滝川は昼三の花魁でも、最高位の「呼び出し」から四つ下がった昼三だった。入山形に星一つ─揚代は、部屋持ちの同じニ分だった。年が明ければ二十五歳、吉原の遊女としては年かさだ。
…後略
 第一話 足抜き ニ、千歳屋 27ページ

まあね、そんなふうに江戸時代の遊郭に関しての知識が分かってもなあ。でも一流の花魁を身請けするには…
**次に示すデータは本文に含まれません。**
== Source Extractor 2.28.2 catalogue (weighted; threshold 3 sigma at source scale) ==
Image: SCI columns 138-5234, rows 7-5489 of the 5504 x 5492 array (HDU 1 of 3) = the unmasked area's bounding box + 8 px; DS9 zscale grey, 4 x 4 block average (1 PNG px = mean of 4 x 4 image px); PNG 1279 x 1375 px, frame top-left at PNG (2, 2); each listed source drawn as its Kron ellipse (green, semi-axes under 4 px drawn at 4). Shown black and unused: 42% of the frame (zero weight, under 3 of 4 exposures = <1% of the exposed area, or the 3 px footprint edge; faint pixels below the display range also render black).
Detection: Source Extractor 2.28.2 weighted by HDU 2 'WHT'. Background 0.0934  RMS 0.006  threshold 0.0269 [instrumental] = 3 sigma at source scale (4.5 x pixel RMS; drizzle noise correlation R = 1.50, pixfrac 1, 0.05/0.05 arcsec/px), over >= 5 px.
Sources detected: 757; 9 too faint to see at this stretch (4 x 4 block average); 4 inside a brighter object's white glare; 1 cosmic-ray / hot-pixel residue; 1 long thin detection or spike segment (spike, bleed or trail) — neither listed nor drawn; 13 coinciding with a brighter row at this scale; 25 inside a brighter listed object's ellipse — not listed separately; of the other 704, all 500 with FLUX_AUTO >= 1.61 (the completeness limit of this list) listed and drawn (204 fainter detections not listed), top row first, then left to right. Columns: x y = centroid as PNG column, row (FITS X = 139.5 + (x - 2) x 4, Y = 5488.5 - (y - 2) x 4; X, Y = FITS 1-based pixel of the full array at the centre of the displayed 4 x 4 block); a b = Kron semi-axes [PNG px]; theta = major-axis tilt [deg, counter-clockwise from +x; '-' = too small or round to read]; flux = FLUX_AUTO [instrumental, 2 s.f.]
…身代金は、花魁の年季までの稼ぎを見積もり、前借金に加算する。呼び出し級の花魁で、十九歳なら、一千両は法外ではない。
身請けの費用はそれだけではない。謝礼の金やら祝いの品を、お世話になった引き手茶屋、置屋、船宿や芸者衆、幇間、遣手や世話をした女衒にまで渡してやるのが慣習で、身請けは花魁一人だけの祝い事ではないのである。祝いの宴でのご祝儀や、菓子、反物などの引出物もバカにならない金額になる。…
 第三話 花の嵐 一、心中仕立て 174ページ

まあ、何ともいえないです。ニ八そばが16文。一文25円で400円か。4000文が1両でそば屋のレートでいけば1両=10万円。最高美人のAV女優を愛人にするんでも、現代日本、一億はいらんだろうし、これってすこし変ですね。主人公のおぼろと若旦那徳治郎の掛け合いも、もうすこし理解に苦しむ…っていうと結局物語をまったく信じてなかったわけだろうな。まあ、今後に期待すべき作家ということですか。